Creating Your Own X509TrustManager
If the supplied X509TrustManager
behavior isn't
suitable for your situation, you can create your own X509TrustManager
by
either creating and registering your own TrustManagerFactory
or
by implementing the X509TrustManager
interface directly.
The following
MyX509TrustManager
class enhances the default
IBMJSSE2
X509
TrustManager
behavior by providing alternative authentication logic when the
default IBMJSSE2
X509
TrustManager
fails.
class MyX509TrustManager implements X509TrustManager {
/*
* The default X509TrustManager returned by IbmX509. We'll delegate
* decisions to it, and fall back to the logic in this class if the
* default X509TrustManager doesn't trust it.
*/
X509TrustManager pkixTrustManager;
MyX509TrustManager() throws Exception {
// create a default JSSE X509TrustManager.
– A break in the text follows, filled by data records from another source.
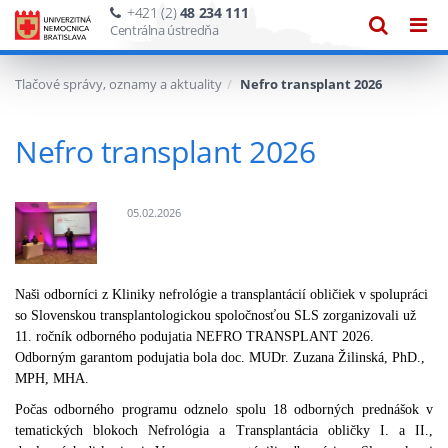
+421 (2)
48 234 111
Zobraze
Zob
Centrálna ústredňa
vyhľadáv
navi
Tlačové správy, oznamy a aktuality
Nefro transplant 2026
Nefro transplant 2026
05.02.2026
Obrázok
ku
Naši odborníci z Kliniky nefrológie a transplantácií obličiek v spolupráci
správe:
so Slovenskou transplantologickou spoločnosťou SLS zorganizovali už
Nefro
11. ročník odborného podujatia NEFRO TRANSPLANT 2026.
transplant
Odborným garantom podujatia bola doc. MUDr. Zuzana Žilinská, PhD.,
2026
MPH, MHA.
Počas odborného programu odznelo spolu 18 odborných prednášok v
tematických blokoch Nefrológia a Transplantácia obličky I. a II.,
KeyStore ks = KeyStore.getInstance("JKS");
ks.load(new FileInputStream("trustedCerts"), "passphrase".toCharArray());
TrustManagerFactory tmf =
TrustManagerFactory.getInstance("IbmX509", "IBMJSSE2");
tmf.init(ks);
TrustManager tms [] = tmf.getTrustManagers();
/*
* Iterate over the returned trustmanagers, look
* for an instance of X509TrustManager. If found,
* use that as our default trust manager.
*/
for (int i = 0; i < tms.length; i++) {
if (tms[i] instanceof X509TrustManager) {
pkixTrustManager = (X509TrustManager) tms[i];
return;
}
}
/*
* Find some other way to initialize, or else we have to fail the
* constructor.
*/
throw new Exception("Couldn't initialize");
}
/*
* Delegate to the default trust manager.
*/
public void checkClientTrusted(X509Certificate[] chain, String authType)
throws CertificateException {
try {
pkixTrustManager.checkClientTrusted(chain, authType);
} catch (CertificateException excep) {
// do any special handling here, or rethrow exception.
}
}
/*
* Delegate to the default trust manager.
*/
public void checkServerTrusted(X509Certificate[] chain, String authType)
throws CertificateException {
try {
pkixTrustManager.checkServerTrusted(chain, authType);
} catch (CertificateException excep) {
/*
* Possibly pop up a dialog box asking whether to trust the
* cert chain.
*/
}
}
/*
* Merely pass this through.
*/
public X509Certificate[] getAcceptedIssuers() {
return pkixTrustManager.getAcceptedIssuers();
}
}
Once you have created such a trust manager, assign it to an
SSLContext
via the
init
method. Future SocketFactories
created from this
SSLContext
will use your new TrustManager
when making trust
decisions.
TrustManager[] myTMs = new TrustManager [] {
new MyX509TrustManager()
};
SSLContext ctx = SSLContext.getInstance("TLS");
ctx.init(null, myTMs, null);
Accepting Anonymous Cipher Suites
You can enhance MyX509Trustmanager
to
accept anonymous cipher suites. Enhance checkServerTrusted
to
verify that it is appropriate to accept this anonymous cipher and
return. Your new TrustManager will now accept anonymous cipher suites.